Finkley was far from satisfied with the singular answer he received from the board, puzzled by how James’ wife being a former teacher applied to this situation.
“Maybe I missed it in Mr. James’ reply, but it appears the community and parents don't have a voice,” Finkley told The Post and Courier Myrtle Beach. “I really don't know what his wife who retired several years has to do with a global pandemic and these unprecedented times. We know big money was given to open schools.
“If the board is basing their decision on health organizations, then the decision should have already been made."
‘I’m very disheartened’
Left with no choice but to report back to the classroom, Holmes is emotional, breaking down while talking about the trials and tribulations she has faced this year, including losing family members to COVID-19 in the past week.
“I’m very disheartened,” said Holmes, who believes that an investment should have been made into ventilation and not plexiglass. “I'm not really sure why they think we are invincible. I just think that they don't care."
Holmes wasn’t alone in being upset by HCS’ decision to return to hybrid instruction, with others echoing her sentiments.
“It’s shameful we are going back right now,” one teacher said.
“I have mixed emotions. I know so many students who are really struggling through distance learning but I am concerned about the health of teachers and students being back in the building together when the numbers are so high,” another offered on condition of anonymity.
Holmes is adamant she doesn’t mind being in the classroom, as she sees the value of teaching face to face, and believes that Forestbrook has handled hybrid instruction well.
However, she is worried that she and other teachers are the forgotten element with the decisions to return to school, as COVID-19 has proven to be deadly for adults, with local facilities such as Conway Medical Center seeing a rise in the hospitalization of younger adults in recent weeks.
“The virus doesn’t just impact our elderly, in fact we’ve seen more cases of those in their 30s and 40s over the past few weeks,” said Dr.

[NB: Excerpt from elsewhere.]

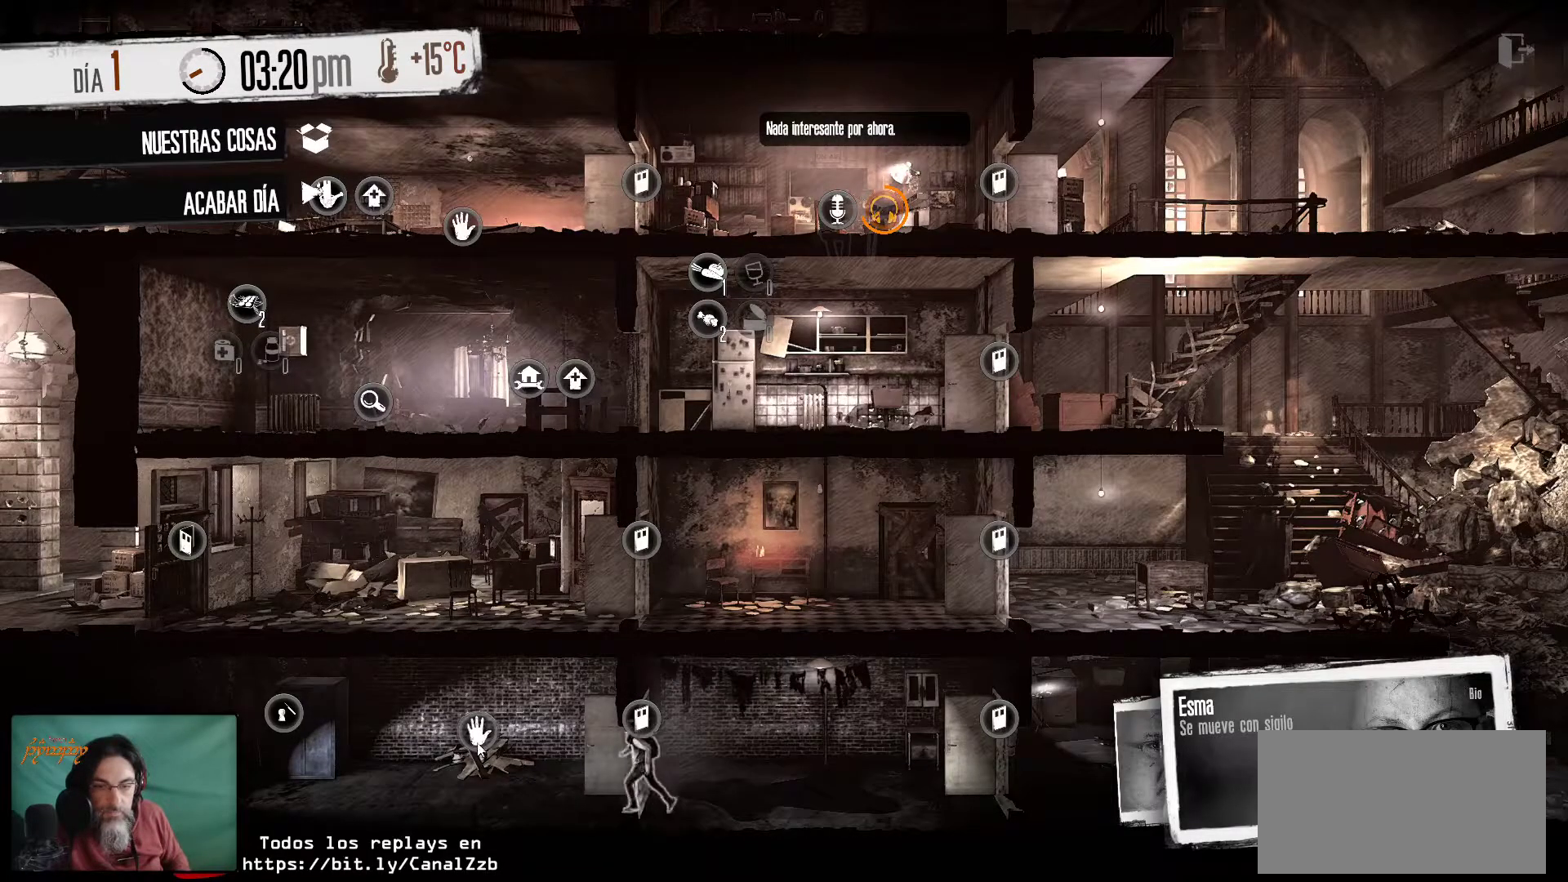
{"keys": [], "mouse": [], "mouse_move": "still", "events": [[250, "mouse_right", "down"], [400, "mouse_right", "up"]]}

Paul Richardson, CMC’s chief medical officer. “Teachers and staffers definitely fall into the categories of people that we’ve seen.”
Despite the rising risk, Holmes knows that hundreds of teachers will show up on Tuesday, putting their own health aside in favor of making the best of the situation.
“You know school supposed to be a place you want to go to a new love,” Holmes said. “You know you love being there with your friends and you love your teacher and you know you're able to do fun things and learn a lot.
“How does this nurture a love of learning for these children? It doesn’t.”